I feel better, and am filled with an overwhelming amount of gratitude for every experience life hast to offer. After apologizing over and over to my close circle and thanking those who showed me such kindness and patience (its true what they say about finding out who your real friends are at your lowest point) I was ready to start my life over. I actually got a hold of the whole raw food thing for a while, I was addicted to everything fermented, if it was bacteria then I wanted to eat it. OMG Heirloom tomatoes were a revelation, who knew something that looked so wrong could taste so right. Durian the food that practically screams to your senses run away, would develop a love affair with my taste buds. Why had I never tasted these foods before. I was the food girl, the foodie, and I knew nothing about these treasures. For the next few years I dropped everything, my direction in life became about food. and heath.
I used to say that vegans were like a religious cult. Always trying to convert people. I know some vegans take offense to that. Im not sure if I am or am not “vegan” but I do choose to live a plant based lifestyle.

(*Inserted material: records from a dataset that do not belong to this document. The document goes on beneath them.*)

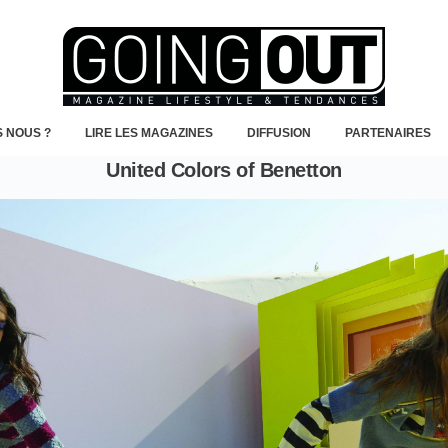
 NOUS ?
LIRE LES MAGAZINES
DIFFUSION
PARTENAIRES
United Colors of Benetton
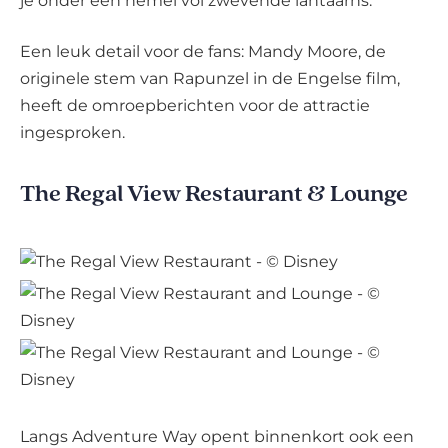
je onder een hemel vol zwevende lantaarns.
Een leuk detail voor de fans: Mandy Moore, de
originele stem van Rapunzel in de Engelse film,
heeft de omroepberichten voor de attractie
ingesproken.
The Regal View Restaurant & Lounge
Langs Adventure Way opent binnenkort ook een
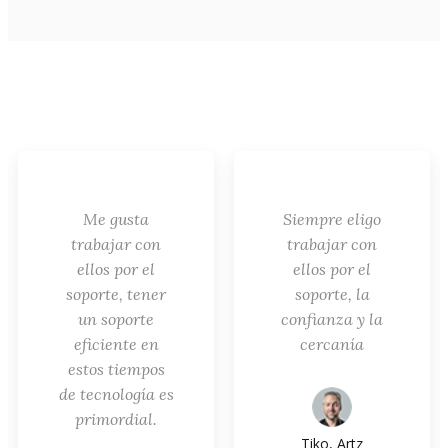
Me gusta
Siempre eligo
trabajar con
trabajar con
ellos por el
ellos por el
soporte, tener
soporte, la
un soporte
confianza y la
eficiente en
cercanía
estos tiempos
de tecnología es
primordial.
Tiko, Artz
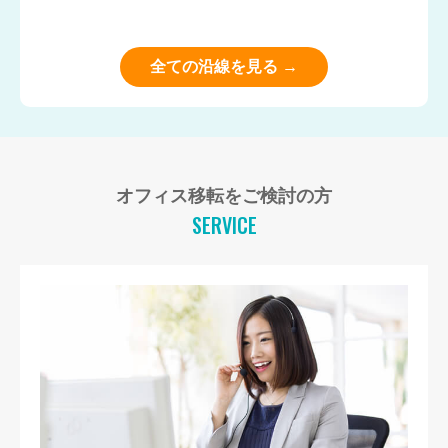
全ての沿線を見る →
オフィス移転をご検討の方
SERVICE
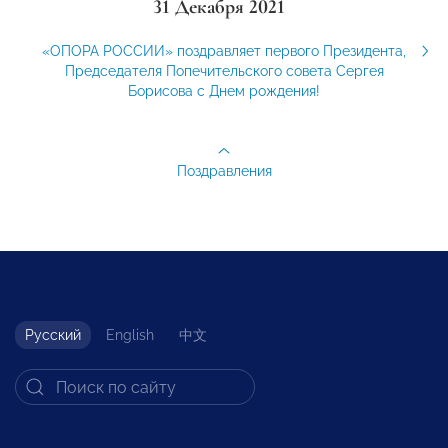
31 Декабря 2021
«ОПОРА РОССИИ» поздравляет первого Президента,
Председателя Попечительского совета Сергея
Борисова с Днем рождения!
Поздравления
Русский
English
中文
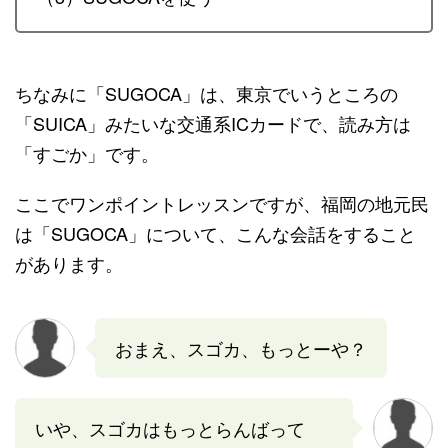
ちなみに「SUGOCA」は、東京でいうところの
「SUICA」みたいな交通系ICカードで、読み方は
「すごか」です。
ここでワンポイントレッスンですが、福岡の地元民
は「SUGOCA」について、こんな会話をすること
があります。
おまえ、スゴカ、もっとーや？
いや、スゴカはもっとらんばって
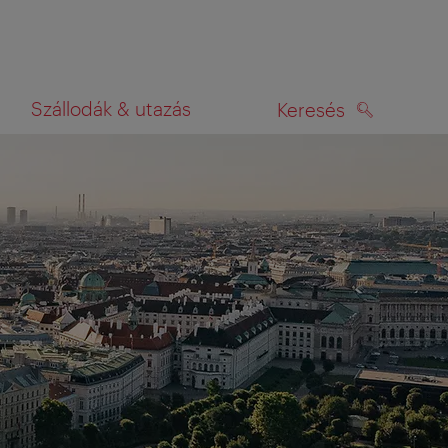
Szállodák & utazás
Keresés
KERESÉS
rképen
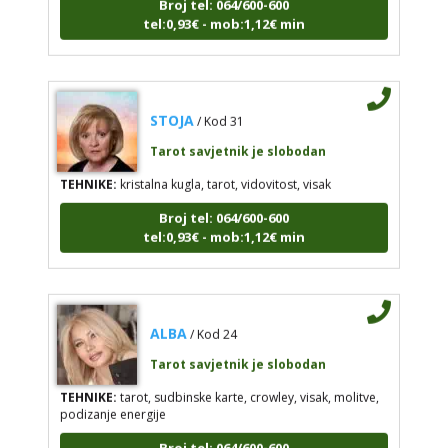
tel:0,93€ - mob:1,12€ min
STOJA
/ Kod 31
Tarot savjetnik je slobodan
TEHNIKE:
kristalna kugla, tarot, vidovitost, visak
Broj tel: 064/600-600
tel:0,93€ - mob:1,12€ min
ALBA
/ Kod 24
Tarot savjetnik je slobodan
TEHNIKE:
tarot, sudbinske karte, crowley, visak, molitve,
podizanje energije
Broj tel: 064/600-600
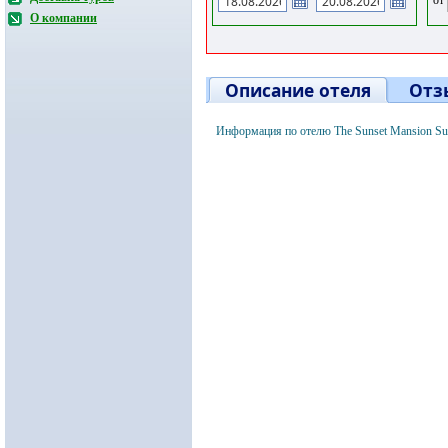
О компании
Описание отеля
Отз
Информация по отелю The Sunset Mansion Su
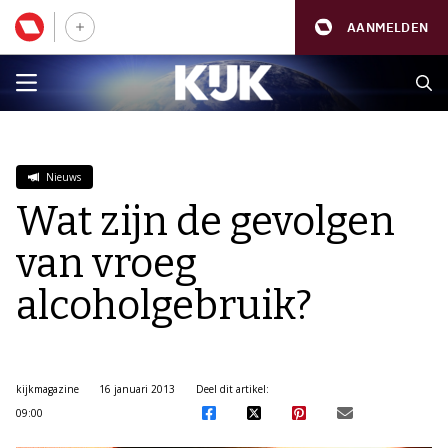
AANMELDEN
Nieuws
Wat zijn de gevolgen
van vroeg
alcoholgebruik?
kijkmagazine
16 januari 2013
Deel dit artikel:
09:00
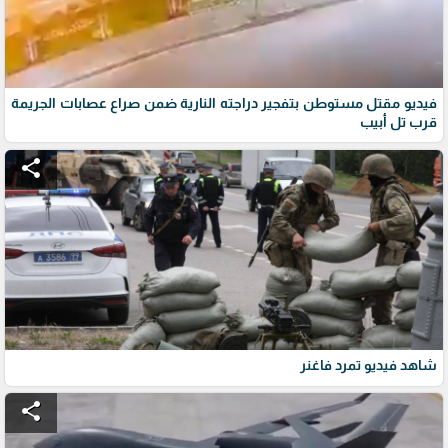
فيديو مقتل مستوطن بتفجير دراجته النارية ضمن صراع عصابات الجريمة
قرب تل أبيب
share
شاهد فيديو تمرد فاغنر
share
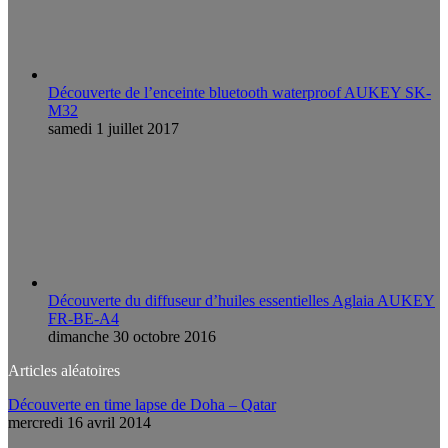
Découverte de l’enceinte bluetooth waterproof AUKEY SK-
M32
samedi 1 juillet 2017
Découverte du diffuseur d’huiles essentielles Aglaia AUKEY
FR-BE-A4
dimanche 30 octobre 2016
Articles aléatoires
Découverte en time lapse de Doha – Qatar
mercredi 16 avril 2014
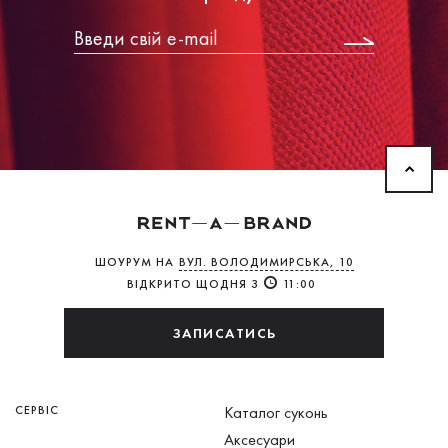
ШОУРУМ НА
ВУЛ. ВОЛОДИМИРСЬКА, 10
ВІДКРИТО ЩОДНЯ З
11:00
ЗАПИСАТИСЬ
СЕРВІС
Каталог суконь
Аксесуари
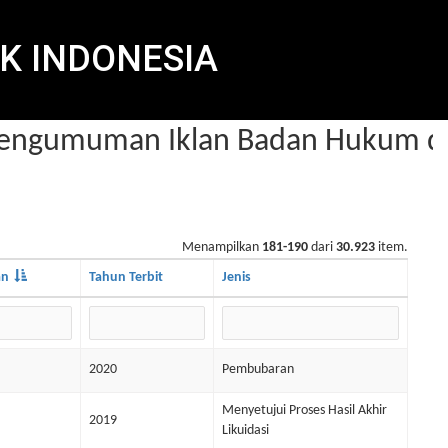
K INDONESIA
ngumuman Iklan Badan Hukum dal
Menampilkan
181-190
dari
30.923
item.
an
Tahun Terbit
Jenis
2020
Pembubaran
Menyetujui Proses Hasil Akhir
2019
Likuidasi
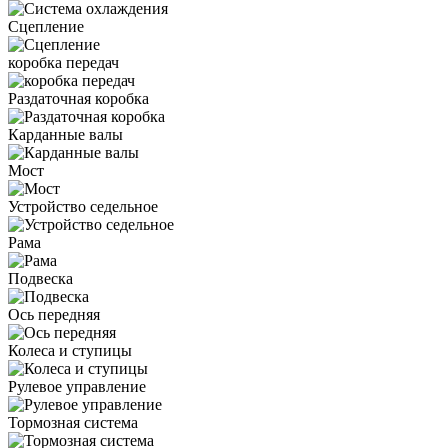
Сцепление
коробка передач
Раздаточная коробка
Карданные валы
Мост
Устройство седельное
Рама
Подвеска
Ось передняя
Колеса и ступицы
Рулевое управление
Тормозная система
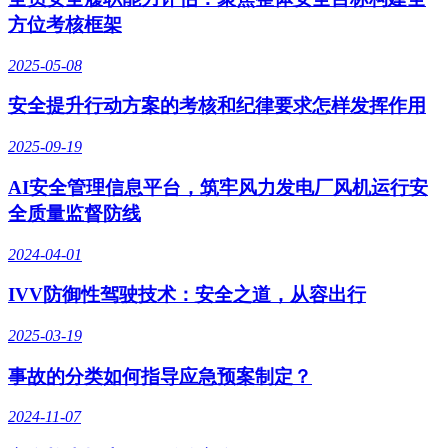
方位考核框架
2025-05-08
安全提升行动方案的考核和纪律要求怎样发挥作用
2025-09-19
AI安全管理信息平台，筑牢风力发电厂风机运行安
全质量监督防线
2024-04-01
IVV防御性驾驶技术：安全之道，从容出行
2025-03-19
事故的分类如何指导应急预案制定？
2024-11-07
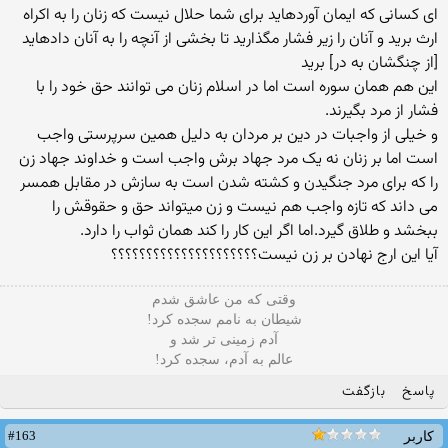
اى كسانى كه ايمان آورده‏ايد براى شما حلال نيست كه زنان را به اكراه
ارث بريد و آنان را زير فشار مگذاريد تا بخشى از آنچه را به آنان داده‏ايد
[از چنگشان به در] بريد
این هم همان سوره است اما در اسلام زنان می توانند حق خود را با
فشار از مرد بگیرند.
و خیلی از واجبات در دین بر مردان به دلیل همین سرپرستی واجب
است اما بر زنان نه یک مرد جهاد برش واجب است و خداوند جهاد زن
را که برای مرد جنگیدن و کشته شدن است به سازش در مقابل همسر
می داند که تازه واجب هم نیست و زن میتواند حق و حقوقش را
ببخشد و طلاق گیرد.اما اگر این کار را کند همان ثواب را دارد.
آیا این ارج نهادن بر زن نیست؟؟؟؟؟؟؟؟؟؟؟؟؟؟؟؟؟؟؟؟؟
وقتی که من عاشق شدم
شیطان به نامم سجده کرد!
آدم زمینی تر شد و
عالم به آدم، سجده کرد!
پاسخ
بازگفت
#163
کاربر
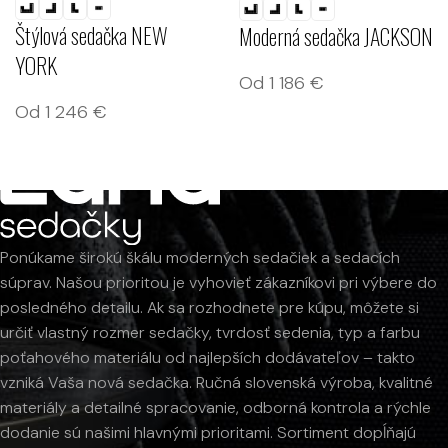
Štýlová sedačka NEW
Moderná sedačka JACKSON
YORK
Od
1 186
€
Od
1 246
€
Ponúkame širokú škálu moderných sedačiek a sedacích
súprav. Našou prioritou je vyhovieť zákazníkovi pri výbere do
posledného detailu. Ak sa rozhodnete pre kúpu, môžete si
určiť vlastný rozmer sedačky, tvrdosť sedenia, typ a farbu
poťahového materiálu od najlepších dodávateľov – takto
vzniká Vaša nová sedačka. Ručná slovenská výroba, kvalitné
materiály a detailné spracovanie, odborná kontrola a rýchle
dodanie sú našimi hlavnými prioritami. Sortiment dopĺňajú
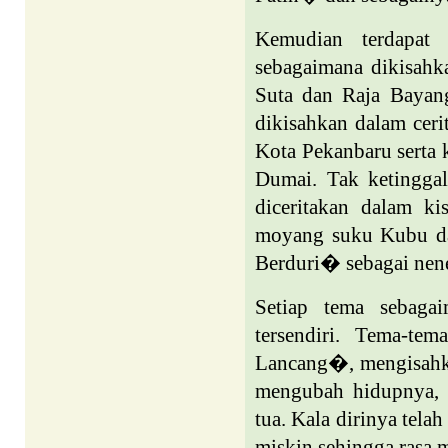
Kemudian terdapat 
sebagaimana dikisah
Suta dan Raja Bayang
dikisahkan dalam cer
Kota Pekanbaru serta 
Dumai. Tak ketinggal
diceritakan dalam 
moyang suku Kubu da
Berduri� sebagai nen
Setiap tema sebaga
tersendiri. Tema-te
Lancang�, mengisahka
mengubah hidupnya, 
tua. Kala dirinya tela
miskin sehingga rasa 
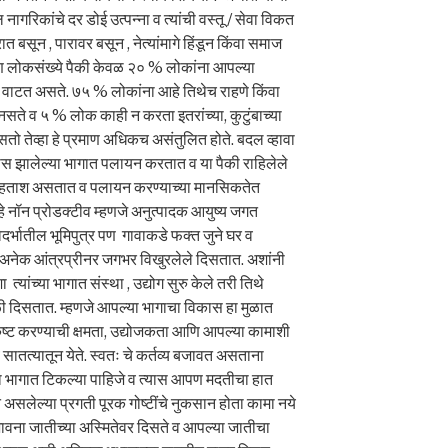
ागरिकांचे दर डोई उत्पन्ना व त्यांची वस्तू / सेवा विकत
रात बसून , पारावर बसून , नेत्यांमागे हिंडून किंवा समाज
कूण लोकसंख्ये पैकी केवळ २० % लोकांना आपल्या
े वाटत असते. ७५ % लोकांना आहे तिथेच राहणे किंवा
न नसते व ५ % लोक काही न करता इतरांच्या, कुटुंबाच्या
 तेव्हा हे प्रमाण अधिकच असंतुलित होते. बदल व्हावा
 झालेल्या भागात पलायन करतात व या पैकी राहिलेले
न हताश असतात व पलायन करण्याच्या मानसिकतेत
नॉन प्रोडक्टीव म्हणजे अनुत्पादक आयुष्य जगत
र्भातील भूमिपुत्र पण गावाकडे फक्त जुने घर व
अनेक आंत्रप्रीनर जगभर विखुरलेले दिसतात. अशांनी
त्यांच्या भागात संस्था , उद्योग सुरु केले तरी तिथे
डळी दिसतात. म्हणजे आपल्या भागाचा विकास हा मुळात
कष्ट करण्याची क्षमता, उद्योजकता आणि आपल्या कामाशी
व सातत्यातून येते. स्वतः चे कर्तव्य बजावत असताना
या भागात टिकल्या पाहिजे व त्यास आपण मदतीचा हात
त असलेल्या प्रगती पूरक गोष्टींचे नुकसान होता कामा नये
ी भावना जातीच्या अस्मितेवर दिसते व आपल्या जातीचा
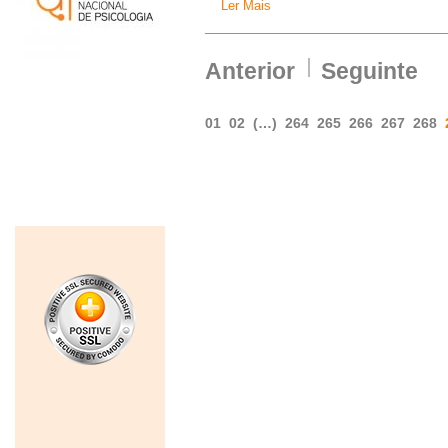
Ler Mais
Anterior
Seguinte
01
02
(…)
264
265
266
267
268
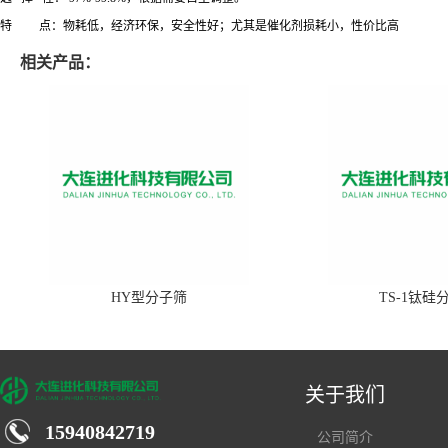
特 点：
物耗低，经济环保，安全性好；尤其是催化剂损耗小，性价比高
相关产品：
HY型分子筛
TS-1钛硅
关于我们
15940842719
公司简介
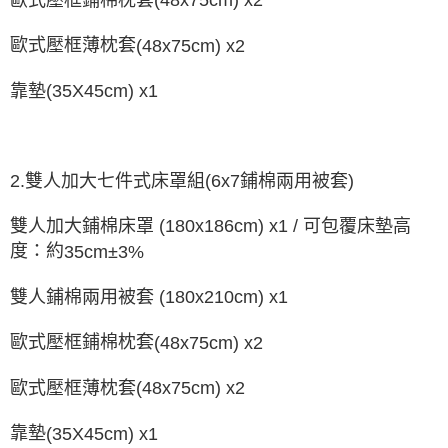
(48x75cm) x2
歐式壓框薄枕套
(48x75cm) x2
靠墊
(35X45cm) x1
2.
6
x7
鋪棉兩用被套
雙人加大七件式床罩組
(
)
雙人加大鋪棉床罩
(180x186cm) x1 /
可包覆床墊高
度：約
35cm±3%
雙人鋪棉兩用被套
(180x210cm) x1
歐式壓框鋪棉枕套
(48x75cm) x2
歐式壓框薄枕套
(48x75cm) x2
靠墊
(35X45cm) x1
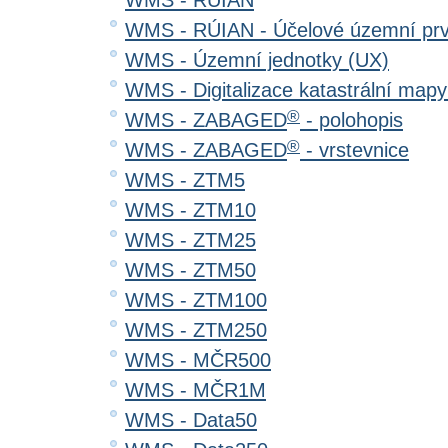
WMS - RÚIAN
WMS - RÚIAN - Účelové územní pr
WMS - Územní jednotky (UX)
WMS - Digitalizace katastrální map
®
WMS - ZABAGED
- polohopis
®
WMS - ZABAGED
- vrstevnice
WMS - ZTM5
WMS - ZTM10
WMS - ZTM25
WMS - ZTM50
WMS - ZTM100
WMS - ZTM250
WMS - MČR500
WMS - MČR1M
WMS - Data50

Now i have found the word for that theory, I am a Foodist, and I believe in the power of food. Im closer to a feeling of enlightenment when I eat this way and I know that because I have fallen of course a few times. I was seduced by paleo diets, and scared into getting more B12 and Omega fats. Once I wasn’t sick anymore I really let myself explore and even pushed my body to its limits with fast foods. I was experimenting as everyone does. Im not ashamed to say it because that all lead me back here. I know the V word can scare some people more than Vagina but i have to say it. Vegan, it just feels right.
This isn’t to critisize anyone who eats animal products. I can’t say ill never eat another fish again or that I’ve had the last piece of Bufala Mozzarella of my life. Who knows what will happen one day when I am on a fishing boat in Japan, or sitting at the table of an Italian Mama in Napoli. But I do know that when I eat this way i can walk through a hospital or ride on an airplane and come out uninfected which never happened before. I have energy and motivation to run which continues to baffle me since i could barely make it around the block even in my teens. I am more patient with my mother who I used to think was a professional at getting under my skin but now I realize my skin need more kale. I think clearly, make better decisions and take time to do things for me ( like cooking, I do that a lot now). I am more compassionate towards all animals including humans. And I feel I am on the way to becoming the person I want to be. What does this have to do with what I eat? I can’t explain to you in science but I can answer with sincerity, simply Everything. That said, it is clear that I have become a woman of faith. Faith in the power of food. Once I got off that nutrient deficient feris wheel I discovered there was an entire them park to explore. A garden of eden right here on earth.